(RECORDS SHOWN begins)
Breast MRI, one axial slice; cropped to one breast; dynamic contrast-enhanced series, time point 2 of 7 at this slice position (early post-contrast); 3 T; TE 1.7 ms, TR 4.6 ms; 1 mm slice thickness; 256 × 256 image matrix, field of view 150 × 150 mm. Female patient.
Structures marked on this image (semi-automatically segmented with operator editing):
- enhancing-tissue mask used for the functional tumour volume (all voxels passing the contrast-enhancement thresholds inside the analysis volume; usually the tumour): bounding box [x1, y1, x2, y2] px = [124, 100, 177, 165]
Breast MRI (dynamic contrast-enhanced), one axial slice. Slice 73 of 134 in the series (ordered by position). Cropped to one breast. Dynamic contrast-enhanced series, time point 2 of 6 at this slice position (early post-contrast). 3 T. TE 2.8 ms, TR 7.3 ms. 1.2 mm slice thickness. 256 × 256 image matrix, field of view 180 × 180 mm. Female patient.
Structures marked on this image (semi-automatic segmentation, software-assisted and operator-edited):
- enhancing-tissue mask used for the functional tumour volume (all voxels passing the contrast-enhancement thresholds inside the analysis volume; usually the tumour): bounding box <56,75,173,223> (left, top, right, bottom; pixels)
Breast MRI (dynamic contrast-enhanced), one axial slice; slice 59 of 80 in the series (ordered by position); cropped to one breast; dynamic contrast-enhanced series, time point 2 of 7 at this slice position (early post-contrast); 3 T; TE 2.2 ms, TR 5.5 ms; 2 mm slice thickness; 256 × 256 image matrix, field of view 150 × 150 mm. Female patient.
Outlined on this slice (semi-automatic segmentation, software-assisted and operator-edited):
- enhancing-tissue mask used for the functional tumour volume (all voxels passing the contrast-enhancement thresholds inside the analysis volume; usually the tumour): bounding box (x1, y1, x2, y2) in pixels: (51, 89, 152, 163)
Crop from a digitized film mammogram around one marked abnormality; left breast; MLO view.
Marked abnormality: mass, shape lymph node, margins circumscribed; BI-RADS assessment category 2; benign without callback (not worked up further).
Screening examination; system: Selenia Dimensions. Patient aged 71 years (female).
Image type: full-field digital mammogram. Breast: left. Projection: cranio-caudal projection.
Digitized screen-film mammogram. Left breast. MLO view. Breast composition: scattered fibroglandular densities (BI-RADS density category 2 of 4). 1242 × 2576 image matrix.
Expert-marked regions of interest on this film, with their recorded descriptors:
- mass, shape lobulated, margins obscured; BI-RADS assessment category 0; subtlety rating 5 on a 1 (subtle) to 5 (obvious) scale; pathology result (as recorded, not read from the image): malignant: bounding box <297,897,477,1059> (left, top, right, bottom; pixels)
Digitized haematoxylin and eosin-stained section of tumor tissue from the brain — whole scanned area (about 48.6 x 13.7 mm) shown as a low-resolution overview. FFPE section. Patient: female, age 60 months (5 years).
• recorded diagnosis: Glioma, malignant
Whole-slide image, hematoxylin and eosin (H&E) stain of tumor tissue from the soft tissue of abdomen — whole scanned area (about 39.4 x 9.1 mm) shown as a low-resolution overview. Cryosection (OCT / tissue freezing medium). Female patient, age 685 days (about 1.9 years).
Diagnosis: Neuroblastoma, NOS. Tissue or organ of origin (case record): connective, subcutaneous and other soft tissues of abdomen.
(RECORDS SHOWN ends)
WHAT THE EXERCISE ASKS: A verbatim copy of every record is what you should return.

SOLUTION TO THE EXERCISE:
Breast MRI, one axial slice; cropped to one breast; dynamic contrast-enhanced series, time point 2 of 7 at this slice position (early post-contrast); 3 T; TE 1.7 ms, TR 4.6 ms; 1 mm slice thickness; 256 × 256 image matrix, field of view 150 × 150 mm. Female patient.
Structures marked on this image (semi-automatically segmented with operator editing):
- enhancing-tissue mask used for the functional tumour volume (all voxels passing the contrast-enhancement thresholds inside the analysis volume; usually the tumour): bounding box [x1, y1, x2, y2] px = [124, 100, 177, 165]
Breast MRI (dynamic contrast-enhanced), one axial slice. Slice 73 of 134 in the series (ordered by position). Cropped to one breast. Dynamic contrast-enhanced series, time point 2 of 6 at this slice position (early post-contrast). 3 T. TE 2.8 ms, TR 7.3 ms. 1.2 mm slice thickness. 256 × 256 image matrix, field of view 180 × 180 mm. Female patient.
Structures marked on this image (semi-automatic segmentation, software-assisted and operator-edited):
- enhancing-tissue mask used for the functional tumour volume (all voxels passing the contrast-enhancement thresholds inside the analysis volume; usually the tumour): bounding box <56,75,173,223> (left, top, right, bottom; pixels)
Breast MRI (dynamic contrast-enhanced), one axial slice; slice 59 of 80 in the series (ordered by position); cropped to one breast; dynamic contrast-enhanced series, time point 2 of 7 at this slice position (early post-contrast); 3 T; TE 2.2 ms, TR 5.5 ms; 2 mm slice thickness; 256 × 256 image matrix, field of view 150 × 150 mm. Female patient.
Outlined on this slice (semi-automatic segmentation, software-assisted and operator-edited):
- enhancing-tissue mask used for the functional tumour volume (all voxels passing the contrast-enhancement thresholds inside the analysis volume; usually the tumour): bounding box (x1, y1, x2, y2) in pixels: (51, 89, 152, 163)
Crop from a digitized film mammogram around one marked abnormality; left breast; MLO view.
Marked abnormality: mass, shape lymph node, margins circumscribed; BI-RADS assessment category 2; benign without callback (not worked up further).
Screening examination; system: Selenia Dimensions. Patient aged 71 years (female).
Image type: full-field digital mammogram. Breast: left. Projection: cranio-caudal projection.
Digitized screen-film mammogram. Left breast. MLO view. Breast composition: scattered fibroglandular densities (BI-RADS density category 2 of 4). 1242 × 2576 image matrix.
Expert-marked regions of interest on this film, with their recorded descriptors:
- mass, shape lobulated, margins obscured; BI-RADS assessment category 0; subtlety rating 5 on a 1 (subtle) to 5 (obvious) scale; pathology result (as recorded, not read from the image): malignant: bounding box <297,897,477,1059> (left, top, right, bottom; pixels)
Digitized haematoxylin and eosin-stained section of tumor tissue from the brain — whole scanned area (about 48.6 x 13.7 mm) shown as a low-resolution overview. FFPE section. Patient: female, age 60 months (5 years).
• recorded diagnosis: Glioma, malignant
Whole-slide image, hematoxylin and eosin (H&E) stain of tumor tissue from the soft tissue of abdomen — whole scanned area (about 39.4 x 9.1 mm) shown as a low-resolution overview. Cryosection (OCT / tissue freezing medium). Female patient, age 685 days (about 1.9 years).
Diagnosis: Neuroblastoma, NOS. Tissue or organ of origin (case record): connective, subcutaneous and other soft tissues of abdomen.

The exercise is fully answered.